If no cache folder is specified, a global folder is used instead. When the global folder is prefered, a sub folder is created by function from its name and module to guaranty an unique storage location. 

The global folder can change at any time with the function `setup_disk_storage`.

```python
from doorget import cache, StorageMode, setup_disk_storage
import panda as pd


@cache(mode=StorageMode.Disk) # Use the global folder
def fetch_default(name: str) -> pd.DataFrame:
    pass

@cache(cache_folder='./my_custom/folder/bar') # Overrides the global folder
def fetch_custom(name: str) -> pd.DataFrame:
    pass

# do it
fetch_default('foo')
# do it
fetch_custom('bar')

setup_disk_storage('./my_default/folder')

# do it
fetch_default('foo') # Function is called because the cache folder changed
# get it
fetch_custom('bar') # The function is not called because the custom folder is unchanged
```

### Custom

The custom storage allows you to provide you own cache where the data is memoized.

When you specify this mode you have to specify the `storage` argument.

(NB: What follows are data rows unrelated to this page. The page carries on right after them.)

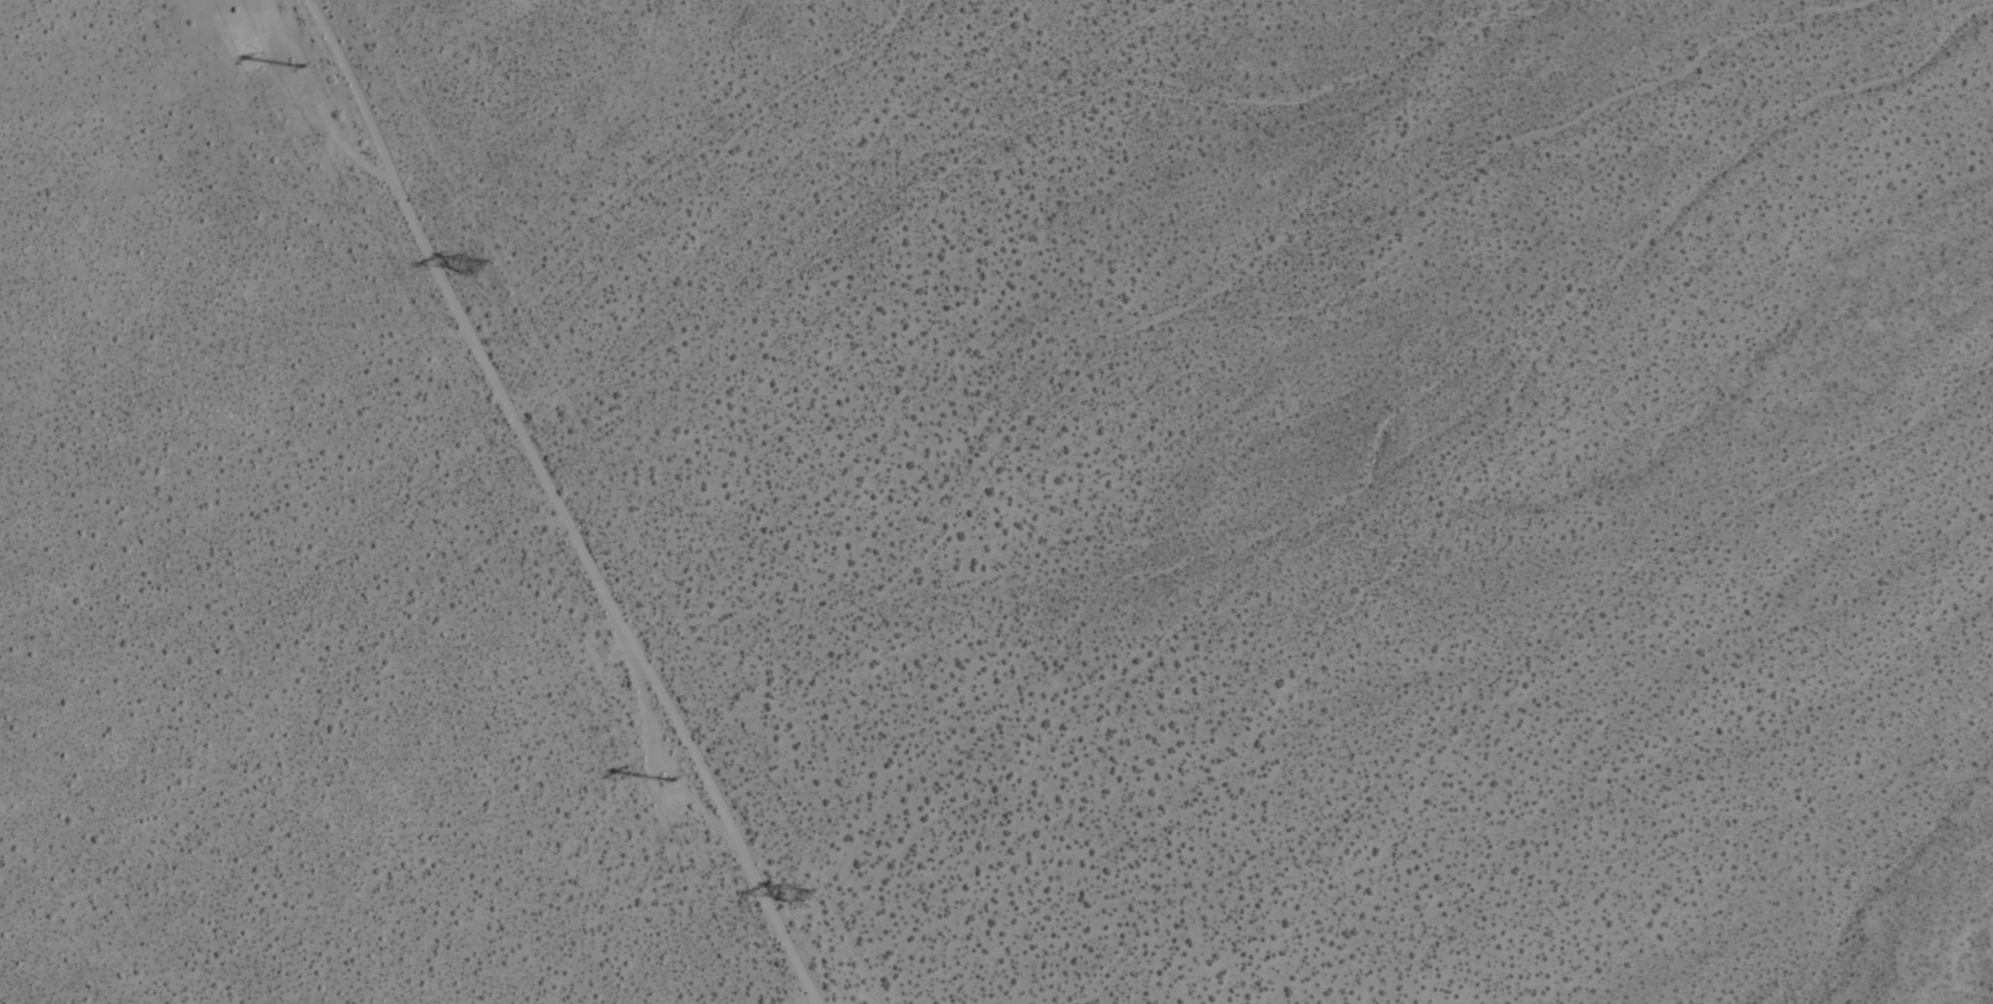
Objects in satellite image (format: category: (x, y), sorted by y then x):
power tower: (291, 69)
power tower: (467, 265)
road: (562, 502)
power tower: (647, 779)
power tower: (790, 889)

This argument takes any kind of storage which could fits better your use case, for performances, infrastructure, sharing, ... purpose.

Your custom storage imlplementation must inherit from the `Storage` class.

```python
from typing import Any, List
from dataclasses import dataclass
from doorget import CacheKey

@dataclass
class Storage:
    name: str

    # Core functions
    def contains(self, key: CacheKey) -> bool:
        pass
    def fetch(self, key: CacheKey) -> Any:
        pass
    def store(self, key: CacheKey, data: Any) -> None:
        pass

    # Cache management helpers
    def clear(self) -> None:
        pass
    def remove(self, key: CacheKey) -> bool:
        pass
    def keys(self) -> List[CacheKey]:
        pass
```

## Data dependency

The added value from a simple memoized package is the carrying of data dependencies. 

When a complex object, like a pandas `DataFrame`, is passed as an argument, a simple memoization won't work.
With `doorget` when a complex object is passed as an argument, it is not used directly to build the key, but substitued with its own memoized key.

```python
from doorget import cache
import panda as pd

@cache
def fetch(name: str) -> pd.DataFrame:
    pass

@cache
def summarize(by: str, df: pd.DataFrame) -> pd.DataFrame:
    pass

df = fetch('foo') # key for df: <fetch('foo')>
summary = summarize('date', df) # key for summary: <summarize(<fetch('foo')>, 'daily')>

```

Under the hood a memoized function keep a track of any object reference (Identity in python) returned by attaching its 
memoized key. If the function returns a `Tuple`, the contained items are tracked as well.


## Cascade data identity

Sometime it is faster to transform a data than memoizing it. If this transformed data is used as an argument for another memoized function, the data dependency is lost. To avoid breaking a dependency, you can isolate your
data transformation within a memoized function with the `Identity` storage mode. It will carry no additional storage
than what your program is currently using. Under the hood the data graph is tracked by their references or `Identity`
in python.

```python
from doorget import cache, StorageMode
import panda as pd

@cache(mode=StorageMode.Identity)
def transform(x: pd.DataFrame) -> pd.DataFrame:
    return x.copy()

df = fetch('foo') # key for df: <fetch('foo')>
df_copy = transform(df) # key for df_copy: <transform(<fetch('foo')>)>

summary = summarize('date', df_copy) # key for summary: <summarize(<transform(<fetch('foo')>)>, 'daily')>
```

## Administrate your caches

The package provides you some backdoors to administrate your caches and more precisely your storages.

* `list_memory_storages()`
* `list_disk_storages()`
* `list_custom_storages()`

Each memoized function has its owned storage list. From a storage you can list all the contained keys,  
remove some items or clear them all. A function call, is stored in a `CacheKey` object. A `CacheKey` object 
contains the function name with its arguments combination as a `Tuple`. If the key has data depedencies, 
the dependencies are nested by using `Tuple` recursively.